Propagande à l'école
Propagande à l'école

Les enfants dans la guerre

La Première Guerre mondiale est le premier conflit où l’enfant est autant impliqué. Celui-ci est militarisé et devient un instrument de propagande. Il est la principale justification de la guerre : le combat est nécessaire pour assurer un meilleur avenir à ses enfants.

La société veut encadrer l’interprétation de la guerre. Dès la rentrée 1914, l’école réorganise son enseignement et axe les leçons sur le présent. Cette place consacrée à la guerre diminue à partir de 1916, en raison d’une certaine lassitude et d’un regain du pacifisme.

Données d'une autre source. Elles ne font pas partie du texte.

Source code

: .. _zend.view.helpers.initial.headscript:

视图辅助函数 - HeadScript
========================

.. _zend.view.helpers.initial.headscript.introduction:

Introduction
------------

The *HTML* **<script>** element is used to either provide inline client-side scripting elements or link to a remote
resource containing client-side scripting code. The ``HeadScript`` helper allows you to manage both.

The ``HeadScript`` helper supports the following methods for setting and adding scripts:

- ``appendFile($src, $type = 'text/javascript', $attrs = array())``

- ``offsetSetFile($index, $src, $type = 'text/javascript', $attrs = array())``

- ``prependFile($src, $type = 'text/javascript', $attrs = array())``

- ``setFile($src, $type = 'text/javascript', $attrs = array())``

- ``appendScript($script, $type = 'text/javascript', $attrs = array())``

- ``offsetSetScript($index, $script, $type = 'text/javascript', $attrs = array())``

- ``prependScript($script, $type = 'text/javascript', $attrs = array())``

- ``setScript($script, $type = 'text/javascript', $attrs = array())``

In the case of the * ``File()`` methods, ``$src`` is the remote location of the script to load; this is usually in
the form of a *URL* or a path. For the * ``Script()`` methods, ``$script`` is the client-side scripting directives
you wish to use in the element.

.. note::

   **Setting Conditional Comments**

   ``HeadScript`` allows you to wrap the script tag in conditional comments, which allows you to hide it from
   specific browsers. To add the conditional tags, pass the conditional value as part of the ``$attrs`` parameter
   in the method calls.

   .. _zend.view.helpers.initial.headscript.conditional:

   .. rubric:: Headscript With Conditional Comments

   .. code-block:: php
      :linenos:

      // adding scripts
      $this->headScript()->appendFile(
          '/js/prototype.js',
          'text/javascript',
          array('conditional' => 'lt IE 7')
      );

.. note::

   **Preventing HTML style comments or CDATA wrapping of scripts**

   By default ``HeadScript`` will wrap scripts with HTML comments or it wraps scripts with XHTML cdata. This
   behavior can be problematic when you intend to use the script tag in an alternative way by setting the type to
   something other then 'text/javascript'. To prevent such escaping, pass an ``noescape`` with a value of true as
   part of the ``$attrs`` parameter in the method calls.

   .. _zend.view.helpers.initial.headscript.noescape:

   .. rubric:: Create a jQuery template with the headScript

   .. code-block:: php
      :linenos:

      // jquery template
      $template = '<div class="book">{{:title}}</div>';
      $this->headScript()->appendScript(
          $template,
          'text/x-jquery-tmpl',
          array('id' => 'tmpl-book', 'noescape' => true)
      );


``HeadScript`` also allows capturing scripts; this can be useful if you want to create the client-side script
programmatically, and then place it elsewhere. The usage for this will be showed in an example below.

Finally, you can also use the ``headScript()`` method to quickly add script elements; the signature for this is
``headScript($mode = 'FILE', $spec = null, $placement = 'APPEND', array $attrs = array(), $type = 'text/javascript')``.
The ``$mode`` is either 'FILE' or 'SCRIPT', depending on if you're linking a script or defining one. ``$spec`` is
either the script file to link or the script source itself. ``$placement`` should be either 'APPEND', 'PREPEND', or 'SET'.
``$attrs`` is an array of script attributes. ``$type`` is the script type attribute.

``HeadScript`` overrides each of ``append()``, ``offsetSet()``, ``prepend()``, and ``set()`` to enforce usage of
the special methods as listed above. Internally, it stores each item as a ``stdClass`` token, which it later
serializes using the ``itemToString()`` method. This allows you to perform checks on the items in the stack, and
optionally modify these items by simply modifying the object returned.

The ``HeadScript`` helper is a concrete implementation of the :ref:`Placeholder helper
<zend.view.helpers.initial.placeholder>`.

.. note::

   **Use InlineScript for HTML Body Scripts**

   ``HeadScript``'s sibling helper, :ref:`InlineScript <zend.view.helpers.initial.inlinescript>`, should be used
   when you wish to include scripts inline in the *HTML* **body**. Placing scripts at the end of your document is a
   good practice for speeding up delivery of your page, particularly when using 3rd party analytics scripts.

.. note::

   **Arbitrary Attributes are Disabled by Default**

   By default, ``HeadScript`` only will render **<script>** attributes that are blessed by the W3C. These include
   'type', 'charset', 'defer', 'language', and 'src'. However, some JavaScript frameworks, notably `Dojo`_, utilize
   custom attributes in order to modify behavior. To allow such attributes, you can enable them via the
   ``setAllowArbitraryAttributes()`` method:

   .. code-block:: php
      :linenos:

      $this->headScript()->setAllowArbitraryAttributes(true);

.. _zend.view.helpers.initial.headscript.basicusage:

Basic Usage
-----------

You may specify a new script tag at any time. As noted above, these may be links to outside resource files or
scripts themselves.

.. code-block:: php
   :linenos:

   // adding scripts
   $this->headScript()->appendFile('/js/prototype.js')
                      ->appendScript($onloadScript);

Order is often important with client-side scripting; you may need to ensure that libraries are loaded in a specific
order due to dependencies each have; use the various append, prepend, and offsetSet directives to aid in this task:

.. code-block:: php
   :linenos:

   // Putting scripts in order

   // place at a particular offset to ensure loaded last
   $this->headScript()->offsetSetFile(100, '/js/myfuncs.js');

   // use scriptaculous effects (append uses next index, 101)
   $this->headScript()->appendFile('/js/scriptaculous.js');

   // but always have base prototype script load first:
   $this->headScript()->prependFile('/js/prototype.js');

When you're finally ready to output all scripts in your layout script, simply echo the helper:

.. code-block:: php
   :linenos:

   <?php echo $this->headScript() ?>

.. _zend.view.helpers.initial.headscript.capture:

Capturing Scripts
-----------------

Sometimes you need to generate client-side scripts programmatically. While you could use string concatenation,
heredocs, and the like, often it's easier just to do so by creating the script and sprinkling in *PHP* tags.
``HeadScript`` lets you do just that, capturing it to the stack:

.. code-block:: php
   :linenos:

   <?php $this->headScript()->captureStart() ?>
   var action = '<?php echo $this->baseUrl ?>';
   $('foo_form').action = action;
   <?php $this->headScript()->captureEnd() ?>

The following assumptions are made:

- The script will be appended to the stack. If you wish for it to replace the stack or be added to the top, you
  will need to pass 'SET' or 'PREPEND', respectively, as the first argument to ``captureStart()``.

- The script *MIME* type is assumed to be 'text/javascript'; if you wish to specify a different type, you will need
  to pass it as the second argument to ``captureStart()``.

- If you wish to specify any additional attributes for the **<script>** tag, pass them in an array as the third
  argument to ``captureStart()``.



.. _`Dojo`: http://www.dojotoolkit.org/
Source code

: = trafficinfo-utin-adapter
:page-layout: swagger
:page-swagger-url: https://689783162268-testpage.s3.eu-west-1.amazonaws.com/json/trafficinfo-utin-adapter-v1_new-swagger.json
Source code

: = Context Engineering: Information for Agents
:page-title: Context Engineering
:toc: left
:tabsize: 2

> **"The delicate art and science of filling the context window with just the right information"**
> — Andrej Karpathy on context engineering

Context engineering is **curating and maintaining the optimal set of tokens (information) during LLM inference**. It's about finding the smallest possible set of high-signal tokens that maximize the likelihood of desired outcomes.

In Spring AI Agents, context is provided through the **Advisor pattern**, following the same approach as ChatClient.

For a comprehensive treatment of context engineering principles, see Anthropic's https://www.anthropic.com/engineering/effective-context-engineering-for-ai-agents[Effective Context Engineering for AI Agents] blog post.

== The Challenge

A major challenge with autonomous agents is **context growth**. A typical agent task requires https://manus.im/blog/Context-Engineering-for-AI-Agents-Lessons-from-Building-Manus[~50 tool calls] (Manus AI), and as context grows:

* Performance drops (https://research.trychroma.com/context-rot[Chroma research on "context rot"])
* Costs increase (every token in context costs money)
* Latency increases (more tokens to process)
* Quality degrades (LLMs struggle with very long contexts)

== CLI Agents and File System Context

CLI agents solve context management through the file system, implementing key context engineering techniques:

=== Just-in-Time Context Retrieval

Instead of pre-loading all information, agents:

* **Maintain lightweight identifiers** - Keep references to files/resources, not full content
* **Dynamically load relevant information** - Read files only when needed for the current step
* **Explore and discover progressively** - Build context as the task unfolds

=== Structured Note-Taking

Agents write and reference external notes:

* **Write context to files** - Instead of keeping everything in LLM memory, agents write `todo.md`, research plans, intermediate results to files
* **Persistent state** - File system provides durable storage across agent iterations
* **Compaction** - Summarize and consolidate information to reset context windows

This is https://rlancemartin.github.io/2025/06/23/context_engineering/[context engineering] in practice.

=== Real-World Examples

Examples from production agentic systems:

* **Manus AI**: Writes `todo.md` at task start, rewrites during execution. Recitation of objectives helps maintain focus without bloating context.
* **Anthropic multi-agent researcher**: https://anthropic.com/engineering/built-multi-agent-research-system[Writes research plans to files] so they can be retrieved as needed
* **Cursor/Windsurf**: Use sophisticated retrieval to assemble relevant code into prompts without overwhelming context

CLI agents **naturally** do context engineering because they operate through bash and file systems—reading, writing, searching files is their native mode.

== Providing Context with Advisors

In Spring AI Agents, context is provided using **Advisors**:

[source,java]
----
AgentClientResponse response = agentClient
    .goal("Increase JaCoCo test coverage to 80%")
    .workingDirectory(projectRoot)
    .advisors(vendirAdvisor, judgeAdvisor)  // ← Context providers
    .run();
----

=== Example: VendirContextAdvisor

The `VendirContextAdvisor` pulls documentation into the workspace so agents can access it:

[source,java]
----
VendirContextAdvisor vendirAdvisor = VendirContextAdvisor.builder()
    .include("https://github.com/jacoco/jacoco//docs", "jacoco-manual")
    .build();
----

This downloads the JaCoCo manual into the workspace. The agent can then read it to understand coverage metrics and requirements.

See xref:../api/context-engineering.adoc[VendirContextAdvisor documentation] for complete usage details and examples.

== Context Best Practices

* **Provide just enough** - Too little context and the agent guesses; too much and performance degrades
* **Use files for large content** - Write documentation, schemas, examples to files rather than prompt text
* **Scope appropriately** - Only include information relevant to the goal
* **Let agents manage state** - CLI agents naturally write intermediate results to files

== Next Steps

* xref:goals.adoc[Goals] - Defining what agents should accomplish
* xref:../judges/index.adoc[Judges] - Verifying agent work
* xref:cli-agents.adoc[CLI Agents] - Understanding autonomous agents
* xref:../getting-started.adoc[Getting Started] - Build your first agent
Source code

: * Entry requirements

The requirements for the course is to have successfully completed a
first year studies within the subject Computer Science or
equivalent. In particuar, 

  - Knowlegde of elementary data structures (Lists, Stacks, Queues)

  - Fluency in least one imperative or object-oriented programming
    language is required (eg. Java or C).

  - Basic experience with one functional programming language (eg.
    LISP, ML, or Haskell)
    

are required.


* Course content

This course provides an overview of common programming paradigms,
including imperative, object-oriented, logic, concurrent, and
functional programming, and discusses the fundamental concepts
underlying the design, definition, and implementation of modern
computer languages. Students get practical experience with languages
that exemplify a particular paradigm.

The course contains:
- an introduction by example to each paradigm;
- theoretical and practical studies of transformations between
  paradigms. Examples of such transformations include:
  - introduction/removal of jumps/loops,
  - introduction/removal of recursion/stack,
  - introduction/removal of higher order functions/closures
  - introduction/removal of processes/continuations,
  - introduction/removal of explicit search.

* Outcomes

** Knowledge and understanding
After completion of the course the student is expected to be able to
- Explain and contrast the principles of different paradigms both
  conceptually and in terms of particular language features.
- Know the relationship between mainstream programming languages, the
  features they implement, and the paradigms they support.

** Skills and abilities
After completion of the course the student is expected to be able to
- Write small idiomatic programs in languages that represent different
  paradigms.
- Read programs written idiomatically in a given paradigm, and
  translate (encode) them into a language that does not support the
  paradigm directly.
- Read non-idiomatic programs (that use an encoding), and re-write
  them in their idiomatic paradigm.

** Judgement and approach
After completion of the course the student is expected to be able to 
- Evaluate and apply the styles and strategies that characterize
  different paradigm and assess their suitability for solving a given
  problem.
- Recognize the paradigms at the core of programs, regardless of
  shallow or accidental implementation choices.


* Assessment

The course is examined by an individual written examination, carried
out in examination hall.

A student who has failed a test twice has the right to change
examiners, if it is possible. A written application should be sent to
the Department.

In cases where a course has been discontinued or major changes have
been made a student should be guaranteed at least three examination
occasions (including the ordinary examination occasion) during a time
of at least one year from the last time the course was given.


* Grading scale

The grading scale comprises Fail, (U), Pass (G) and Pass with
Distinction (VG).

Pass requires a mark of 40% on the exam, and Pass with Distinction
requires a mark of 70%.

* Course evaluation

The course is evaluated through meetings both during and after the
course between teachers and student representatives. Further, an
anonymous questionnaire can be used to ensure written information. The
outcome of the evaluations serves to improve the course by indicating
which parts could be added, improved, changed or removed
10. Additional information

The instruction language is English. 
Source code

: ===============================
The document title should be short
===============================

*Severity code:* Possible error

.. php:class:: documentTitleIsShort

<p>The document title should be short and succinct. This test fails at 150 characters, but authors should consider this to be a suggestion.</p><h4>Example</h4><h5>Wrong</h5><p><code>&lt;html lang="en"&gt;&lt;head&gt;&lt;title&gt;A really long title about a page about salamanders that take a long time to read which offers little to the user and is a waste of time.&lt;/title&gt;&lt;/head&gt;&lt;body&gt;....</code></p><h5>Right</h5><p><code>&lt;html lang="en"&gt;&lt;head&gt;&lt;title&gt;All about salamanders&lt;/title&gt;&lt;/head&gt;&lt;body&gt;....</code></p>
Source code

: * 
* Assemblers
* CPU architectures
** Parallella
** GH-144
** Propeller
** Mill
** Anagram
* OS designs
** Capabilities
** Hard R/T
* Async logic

L’absentéisme croissant se fait aussi sentir à cause de l’aide que doit apporter l’enfant à la maison. Néanmoins, à Lorient, la diminution du nombre de classes entraîne le refus d’élèves. Les écoles organisent des visites aux blessés, des quêtes, la rédaction de courriers et la réalisation d’objets pour les soldats sans famille, la collecte et la récupération de matières premières devenues rares…

En 1917, les « lopins scolaires »sont créés, les élèves cultivent des pommes de terre et élèvent du petit bétail dont le bénéfice est reversé aux œuvres de charité. Ainsi les élèves du Lycée de Lorient et de l'Ecole primaire supérieure de garçons aident les jardiniers municipaux à cultiver des pommes de terre. L’écolier sert aussi à sensibiliser la population aux économies et à l’effort de guerre.

Les enfants sont aussi utilisés comme main-d’œuvre : tourneurs d’obus, livreurs, vendeurs de journaux, aiguilleurs de tramways ou dans les garderies.

L’enfant est embrigadé par ses lectures et par ses jeux. Les ouvrages édités veulent intégrer l’enfance dans la guerre, ils ne cachent pas les violences des combats et relatent aussi des faits notoires d’enfants comme les « fugues héroïques » où des grands enfants quittent le domicile pour combattre sur le front.

Jusqu’au début de la guerre, l’Allemagne a le monopole de la fabrication des jouets. Pour briser cette domination, la France encourage la production nationale à partir de 1914. Dès Noël 1914, 50% des nouveautés des grands magasins sont des jouets en lien avec la guerre : jeux de hasard, de rôles, d’adresse, de stratégie. Le jouet répond au besoin d’explication du conflit, il est engagé, porteur de messages. Bien souvent, les enfants se fabriquent eux-mêmes leurs jouets, déguisements, tranchées, etc. Certains soldats fabriquent aussi des jouets sur le front pour leurs enfants.

Le 27 juillet 1917, une loi fixe le statut de Pupille de la Nation. Les enfants orphelins de guerre sont symboliquement adoptés par la Nation.